20 : Deal

451 119 36
                                    


Jeongguk

Pemandangan siluet kehitaman yang berkumpul di hadapan, sudah ia hitung. Lengkap tujuh. Berbagi rata satu sukma orang yang jadi jatah mereka buat makan. Agak ngeri, kalau dilihat karena sukma bentuknya hampir menyerupai manusia aslinya. Persis seperti qorin. Sudah lama Jeongguk tidak melihat bayangan orang dicabik-cabik. Dipotong jadi beberapa bagian dan dibagi-bagi kemudian dilahap.

"Aku wes ngerti lek awakmu kabeh sing marani Jimin, kan? (Aku sudah tahu kalau kalian semua yang menemui Jimin, kan?)?" tanyanya mengudara, "masio durung kabeh sing metu (Walaupun tidak semua yang keluar)."

Sorot dingin diterimanya bertubi-tubi. Dari yang paling kiri. Yang sudah selesai makan duluan. "Nyuwun pangapunten (Minta maaf), Den Bagus. Kula namung nyobi ngrencangi (Saya hanya mencoba membantu (Jawa krama))."

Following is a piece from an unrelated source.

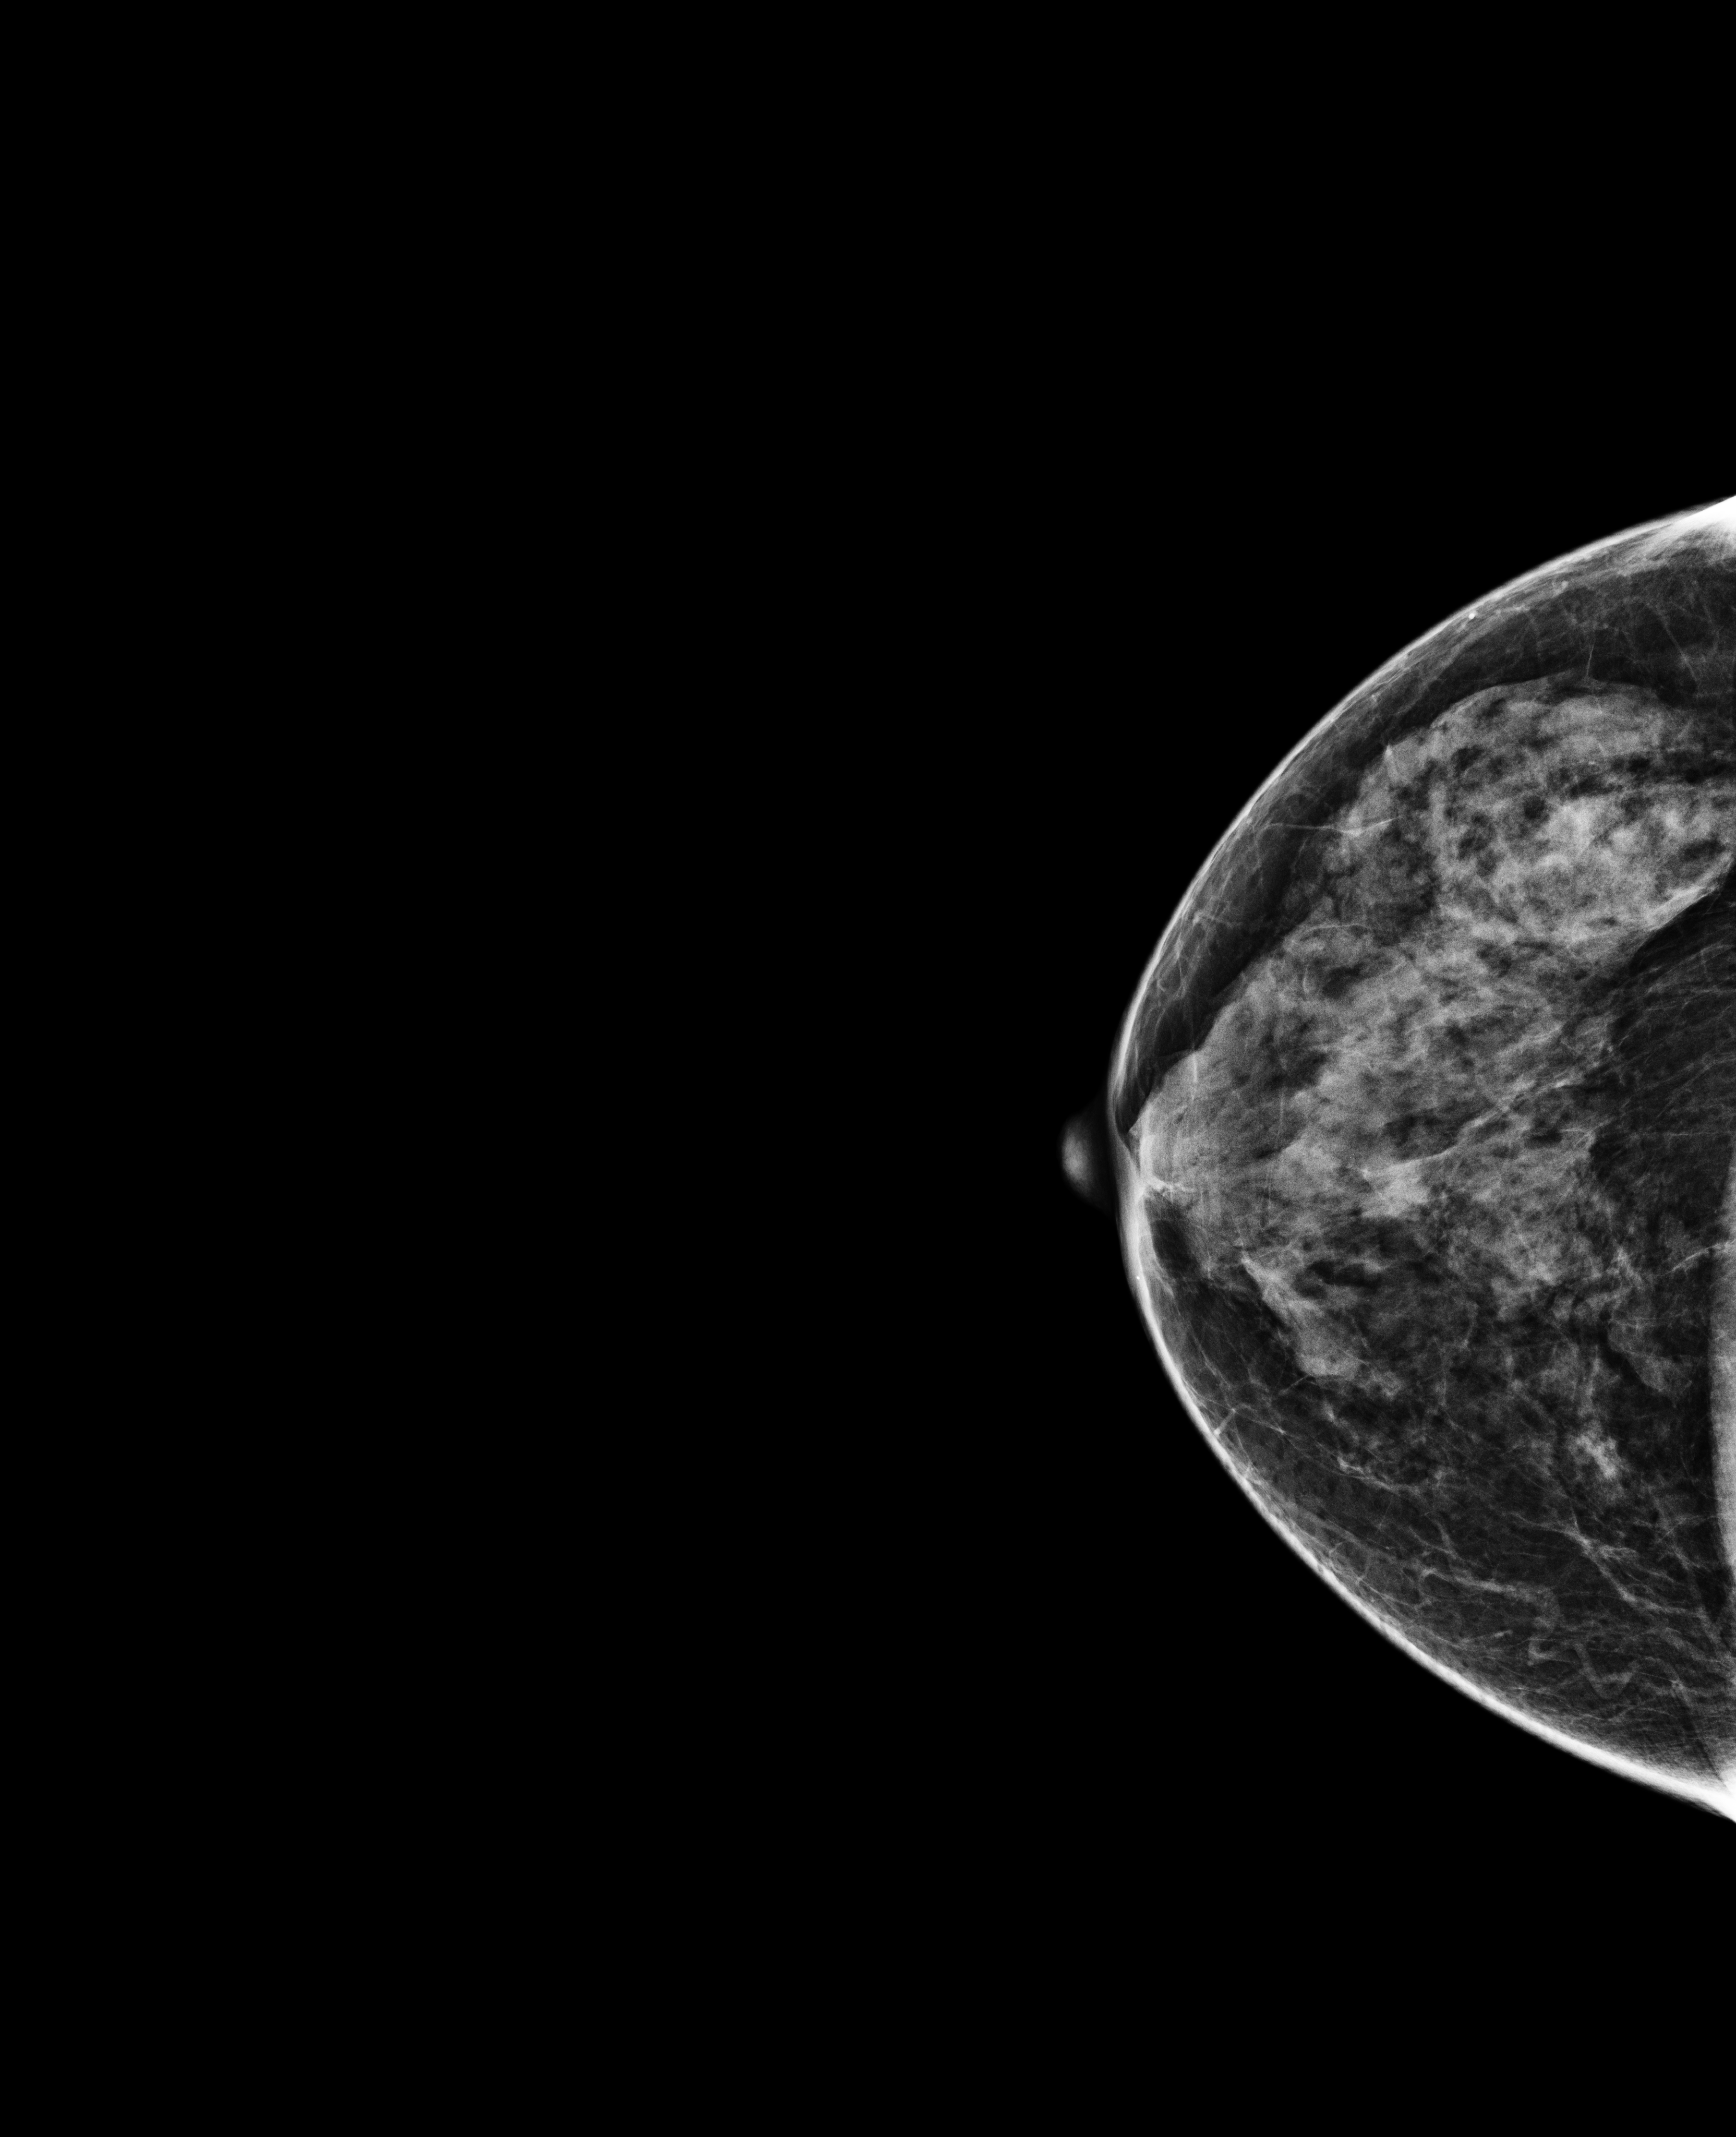
Digital mammogram (FFDM); right breast; craniocaudal (CC) view; screening examination. Patient: female, 66 years.
Breast density at the screening exam (both breasts): heterogeneously dense (BI-RADS density category c). Final BI-RADS assessment for this screening round (tomosynthesis exam, both breasts): category 1. Recall: no recall after this screen.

"Gak papa. Aku gak nyalahno awakmu, ker (berasal dari kata 'rek' yang berarti 'arek-arek/teman-teman'. Orang Malang suka membolak-balik huruf untuk satu kata atau beberapa). Santai ae (Tidak apa-apa. Aku tidak menyalahkan kalian. Santai saja)." Jeongguk menghela napas. Mungkin justru ia yang kelihatan tidak santai, sekarang. Semata-mata cuma diam dan melihat-lihat sekitaran yang padang rembulan. Kuburan Samaan masih ramai penjual meski sudah masuk tengah malam. Jeongguk harus lebih ekstra hati-hati biar tidak ketahuan seperti maling tanah pemakaman.

"Badhe tanglet (Mau bertanya (Jawa krama)), Raden Bagus." Salah satu nya angkat suara. Mewujud sosok yang sama persis dengan tuannya. Jeongguk jadi seperti bercermin tapi dengan bayangan berbeda. Pakai kaos oblong hitam polos dan berambut hitam tergerai. Berbeda dengan Jeongguk sekarang yang berkemeja cokelat dengan surai yang seluruhnya diikat.

"Takono (Tanya saja)."

"Punapa tujuan panjenengan ngasta Jimin wonten kasus menika (Apa tujuan kamu membawa Jimin di kasus ini (Jawa krama))?" Pertanyaan berat yang sangat enggan Jeongguk dengar, apalagi jawab.

"Masio tak jelasno, gak ngaruh nang tugasmu, kan? (Walaupun aku jelaskan, tidak berpengaruh ke tugasmu, kan?)" tanya Jeongguk. Tidak peduli kalau kedengaran menantang. "Jogo-jogo ae ndek sebelah Lawang. Ojo adoh-adoh. Paling, limang dino engkas, ono opo-opo. (Jaga-jaga saja di sebelah Lawang. Jangan jauh-jauh. Mungkin lima hari lagi, ada apa-apa.)"

Sunyi lima detik jadi jawaban Jeongguk. Kali ini yang sisi paling kiri bermutasi. Menjadi sosok serupa dirinya dengan setelan kemeja putih. Kacamata bertengger di atas hidungnya yang bengir. Kelihatan seperti orang yang hobi membaca. "Pangapunten, Den Bagus, amargi sampun nyuwun pirso. (Maaf, Den Bagus karena sudah bertanya (Jawa krama))," ujarnya.

Jeongguk cuma menanggapi dengan anggukan. Kadang, ada di posisinya sebagai seseorang yang ditakdirkan sebagai pemegang kursi takhta jadi beban. Alih-alih syukur yang ia panjatkan, justru doa-doa kapan bebannya diangkat. Dilempar saja ke orang lain dan membiarkan Jeongguk sendirian. Tidur nyenyak dan bicara dengan bebas. Tanpa ada bayangan-bayangan tanggung jawab besar yang menggenang di kolam pikiran. Ia ingin bebas. Selepas elang yang bisa terbang di langit, kemana saja yang ia mau. Kapan, kiranya.

...


Kawan sekamar nya masuk shift sore. Yang berarti Jeongguk bisa menitip lauk makan karena ia harus begadang sampai malam. Menunggu Jimin yang tidak membawa kunci cadangan dan menyelesaikan satu deadline yang hampir terlewatkan.

"Jim!" pekik Jeongguk tertahan, "jancok!" tambahnya waktu sekumpulan kain menerpa wajah. Sudah susah payah menghindar dari tumpukan baju yang sedang digantung kawannya akibat baru dicuci, tetap saja tertabrak karena tinggi tubuhnya yang agaknya bertambah.